▶ Records to use:
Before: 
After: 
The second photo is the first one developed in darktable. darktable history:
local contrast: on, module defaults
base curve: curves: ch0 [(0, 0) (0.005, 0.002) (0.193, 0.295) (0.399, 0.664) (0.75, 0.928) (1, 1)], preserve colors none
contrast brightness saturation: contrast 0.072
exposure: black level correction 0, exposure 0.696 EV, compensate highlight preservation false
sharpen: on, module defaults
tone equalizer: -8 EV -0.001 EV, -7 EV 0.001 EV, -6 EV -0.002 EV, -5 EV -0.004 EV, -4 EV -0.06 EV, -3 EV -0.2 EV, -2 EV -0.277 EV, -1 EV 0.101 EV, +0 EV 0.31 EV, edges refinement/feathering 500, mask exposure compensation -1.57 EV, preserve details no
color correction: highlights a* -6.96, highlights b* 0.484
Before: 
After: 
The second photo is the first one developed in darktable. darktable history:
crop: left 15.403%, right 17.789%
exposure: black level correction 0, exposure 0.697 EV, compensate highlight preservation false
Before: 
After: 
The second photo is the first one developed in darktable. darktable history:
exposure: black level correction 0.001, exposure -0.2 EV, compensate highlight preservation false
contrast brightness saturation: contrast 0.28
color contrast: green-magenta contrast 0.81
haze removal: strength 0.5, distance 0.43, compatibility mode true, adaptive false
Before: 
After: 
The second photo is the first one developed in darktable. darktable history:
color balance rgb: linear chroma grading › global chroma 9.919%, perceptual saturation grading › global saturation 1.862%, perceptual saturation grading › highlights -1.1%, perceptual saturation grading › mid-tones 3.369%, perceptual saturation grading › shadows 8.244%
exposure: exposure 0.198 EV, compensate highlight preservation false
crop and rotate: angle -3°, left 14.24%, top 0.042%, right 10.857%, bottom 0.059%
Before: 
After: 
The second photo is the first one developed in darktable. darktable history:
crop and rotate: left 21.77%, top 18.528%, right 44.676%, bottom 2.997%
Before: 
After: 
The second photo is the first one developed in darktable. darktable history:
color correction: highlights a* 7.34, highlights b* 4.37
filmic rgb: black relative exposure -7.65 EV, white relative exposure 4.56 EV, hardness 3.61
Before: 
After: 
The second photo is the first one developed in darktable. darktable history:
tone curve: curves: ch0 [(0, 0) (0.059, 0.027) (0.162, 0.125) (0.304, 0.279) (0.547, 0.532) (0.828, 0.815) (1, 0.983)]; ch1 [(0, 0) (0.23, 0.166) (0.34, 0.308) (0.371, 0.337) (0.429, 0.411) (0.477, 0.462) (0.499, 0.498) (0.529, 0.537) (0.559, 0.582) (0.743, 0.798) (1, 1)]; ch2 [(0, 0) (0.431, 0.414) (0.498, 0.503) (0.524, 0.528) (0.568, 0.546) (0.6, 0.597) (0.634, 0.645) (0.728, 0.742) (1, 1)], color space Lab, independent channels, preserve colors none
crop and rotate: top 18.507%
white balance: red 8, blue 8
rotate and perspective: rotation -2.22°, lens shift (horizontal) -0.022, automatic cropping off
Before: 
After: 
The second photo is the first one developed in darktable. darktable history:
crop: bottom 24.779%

▶ Exercise details:
Present every line above as a numbered list, leaving out any blank lines.

▶ Finished exercise:
1. Before: 
2. After: 
3. The second photo is the first one developed in darktable. darktable history:
4. local contrast: on, module defaults
5. base curve: curves: ch0 [(0, 0) (0.005, 0.002) (0.193, 0.295) (0.399, 0.664) (0.75, 0.928) (1, 1)], preserve colors none
6. contrast brightness saturation: contrast 0.072
7. exposure: black level correction 0, exposure 0.696 EV, compensate highlight preservation false
8. sharpen: on, module defaults
9. tone equalizer: -8 EV -0.001 EV, -7 EV 0.001 EV, -6 EV -0.002 EV, -5 EV -0.004 EV, -4 EV -0.06 EV, -3 EV -0.2 EV, -2 EV -0.277 EV, -1 EV 0.101 EV, +0 EV 0.31 EV, edges refinement/feathering 500, mask exposure compensation -1.57 EV, preserve details no
10. color correction: highlights a* -6.96, highlights b* 0.484
11. Before: 
12. After: 
13. The second photo is the first one developed in darktable. darktable history:
14. crop: left 15.403%, right 17.789%
15. exposure: black level correction 0, exposure 0.697 EV, compensate highlight preservation false
16. Before: 
17. After: 
18. The second photo is the first one developed in darktable. darktable history:
19. exposure: black level correction 0.001, exposure -0.2 EV, compensate highlight preservation false
20. contrast brightness saturation: contrast 0.28
21. color contrast: green-magenta contrast 0.81
22. haze removal: strength 0.5, distance 0.43, compatibility mode true, adaptive false
23. Before: 
24. After: 
25. The second photo is the first one developed in darktable. darktable history:
26. color balance rgb: linear chroma grading › global chroma 9.919%, perceptual saturation grading › global saturation 1.862%, perceptual saturation grading › highlights -1.1%, perceptual saturation grading › mid-tones 3.369%, perceptual saturation grading › shadows 8.244%
27. exposure: exposure 0.198 EV, compensate highlight preservation false
28. crop and rotate: angle -3°, left 14.24%, top 0.042%, right 10.857%, bottom 0.059%
29. Before: 
30. After: 
31. The second photo is the first one developed in darktable. darktable history:
32. crop and rotate: left 21.77%, top 18.528%, right 44.676%, bottom 2.997%
33. Before: 
34. After: 
35. The second photo is the first one developed in darktable. darktable history:
36. color correction: highlights a* 7.34, highlights b* 4.37
37. filmic rgb: black relative exposure -7.65 EV, white relative exposure 4.56 EV, hardness 3.61
38. Before: 
39. After: 
40. The second photo is the first one developed in darktable. darktable history:
41. tone curve: curves: ch0 [(0, 0) (0.059, 0.027) (0.162, 0.125) (0.304, 0.279) (0.547, 0.532) (0.828, 0.815) (1, 0.983)]; ch1 [(0, 0) (0.23, 0.166) (0.34, 0.308) (0.371, 0.337) (0.429, 0.411) (0.477, 0.462) (0.499, 0.498) (0.529, 0.537) (0.559, 0.582) (0.743, 0.798) (1, 1)]; ch2 [(0, 0) (0.431, 0.414) (0.498, 0.503) (0.524, 0.528) (0.568, 0.546) (0.6, 0.597) (0.634, 0.645) (0.728, 0.742) (1, 1)], color space Lab, independent channels, preserve colors none
42. crop and rotate: top 18.507%
43. white balance: red 8, blue 8
44. rotate and perspective: rotation -2.22°, lens shift (horizontal) -0.022, automatic cropping off
45. Before: 
46. After: 
47. The second photo is the first one developed in darktable. darktable history:
48. crop: bottom 24.779%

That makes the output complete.